- [What you need to do]:
Spot each line in the data below containing "Stellen" and copy it.

(Page-level text extractions)
==================================================

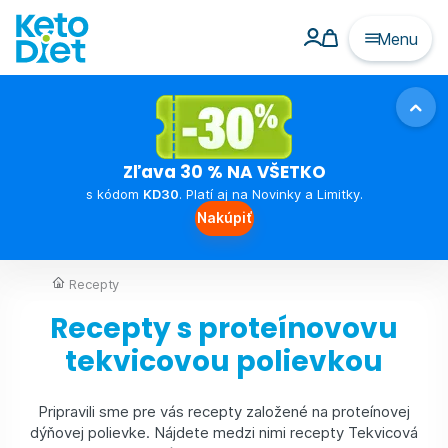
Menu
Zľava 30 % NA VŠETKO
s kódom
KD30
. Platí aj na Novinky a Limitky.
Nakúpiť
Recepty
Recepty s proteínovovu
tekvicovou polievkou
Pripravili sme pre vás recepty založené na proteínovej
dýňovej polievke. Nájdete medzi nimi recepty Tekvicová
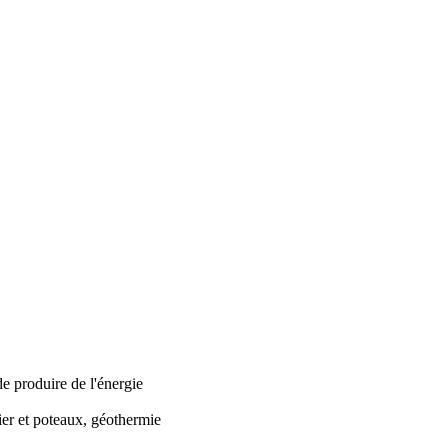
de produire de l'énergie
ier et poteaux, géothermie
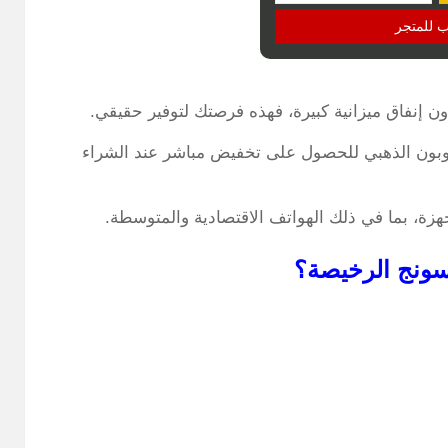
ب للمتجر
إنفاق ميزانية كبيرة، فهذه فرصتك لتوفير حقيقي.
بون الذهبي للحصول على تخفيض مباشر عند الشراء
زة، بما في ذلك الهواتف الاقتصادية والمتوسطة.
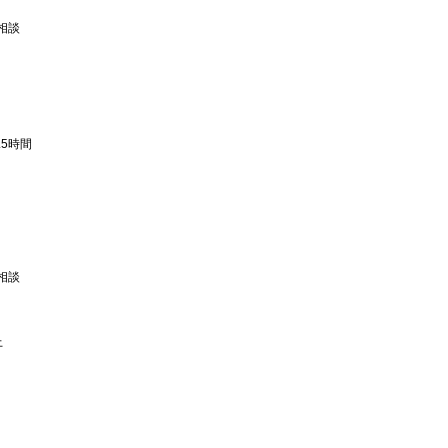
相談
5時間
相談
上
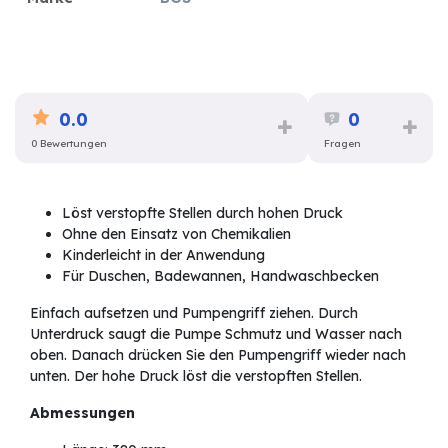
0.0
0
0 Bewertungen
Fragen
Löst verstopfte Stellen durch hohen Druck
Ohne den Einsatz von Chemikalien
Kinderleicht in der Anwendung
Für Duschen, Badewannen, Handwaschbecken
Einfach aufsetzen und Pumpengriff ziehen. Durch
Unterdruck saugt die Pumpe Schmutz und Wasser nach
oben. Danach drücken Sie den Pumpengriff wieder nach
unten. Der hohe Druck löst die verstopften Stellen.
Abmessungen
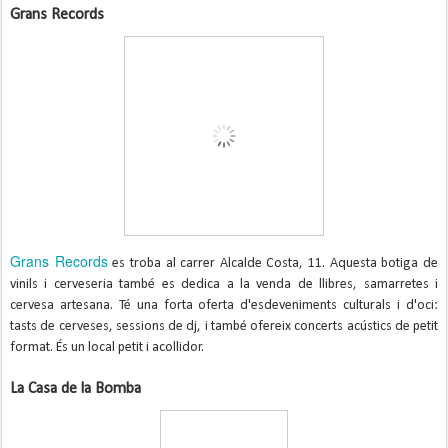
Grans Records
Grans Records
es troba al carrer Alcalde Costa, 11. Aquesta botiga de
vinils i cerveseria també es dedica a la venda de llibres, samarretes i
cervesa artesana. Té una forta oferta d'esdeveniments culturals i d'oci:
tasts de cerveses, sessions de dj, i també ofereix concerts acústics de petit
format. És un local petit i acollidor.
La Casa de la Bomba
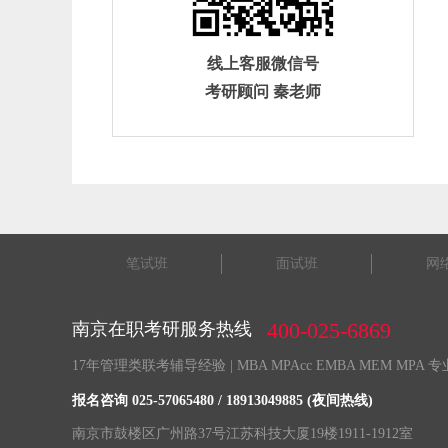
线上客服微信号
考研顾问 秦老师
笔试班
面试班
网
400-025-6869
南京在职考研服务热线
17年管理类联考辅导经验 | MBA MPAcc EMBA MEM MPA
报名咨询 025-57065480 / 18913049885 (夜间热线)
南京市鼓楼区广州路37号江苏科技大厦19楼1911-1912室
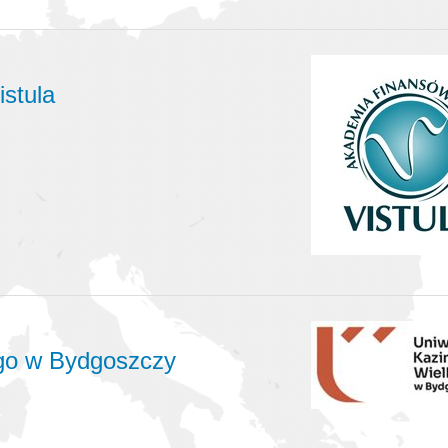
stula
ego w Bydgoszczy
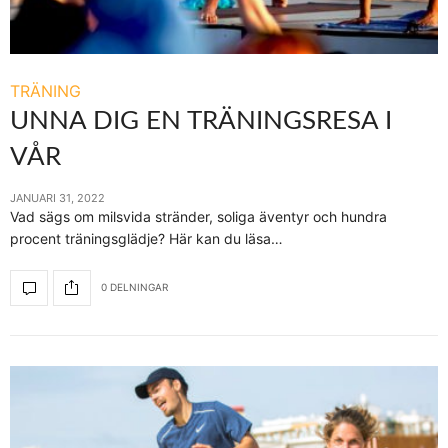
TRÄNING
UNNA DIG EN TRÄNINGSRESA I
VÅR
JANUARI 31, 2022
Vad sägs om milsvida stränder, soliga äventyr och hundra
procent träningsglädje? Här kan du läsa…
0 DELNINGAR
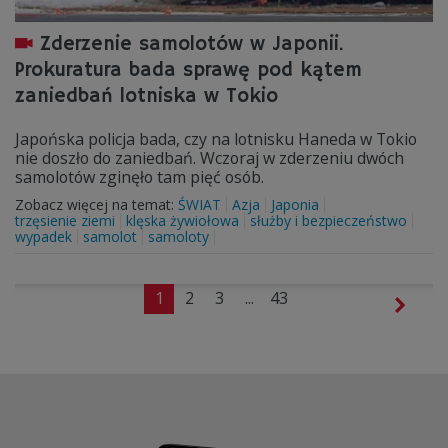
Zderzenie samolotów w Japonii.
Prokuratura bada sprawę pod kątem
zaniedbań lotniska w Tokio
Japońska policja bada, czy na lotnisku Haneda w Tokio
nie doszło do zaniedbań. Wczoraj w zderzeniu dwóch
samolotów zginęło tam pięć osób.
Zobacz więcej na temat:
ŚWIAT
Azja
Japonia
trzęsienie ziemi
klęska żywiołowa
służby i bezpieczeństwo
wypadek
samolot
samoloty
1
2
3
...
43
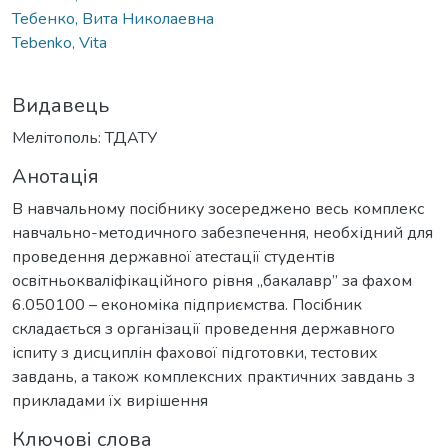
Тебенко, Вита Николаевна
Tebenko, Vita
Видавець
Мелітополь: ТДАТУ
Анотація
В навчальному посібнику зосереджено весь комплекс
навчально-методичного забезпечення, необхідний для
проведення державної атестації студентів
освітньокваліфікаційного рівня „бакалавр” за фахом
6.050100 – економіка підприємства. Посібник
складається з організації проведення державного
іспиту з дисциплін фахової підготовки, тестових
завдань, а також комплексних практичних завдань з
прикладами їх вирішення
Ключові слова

==================================================

- [Task result]:
Löst verstopfte Stellen durch hohen Druck
unten. Der hohe Druck löst die verstopften Stellen.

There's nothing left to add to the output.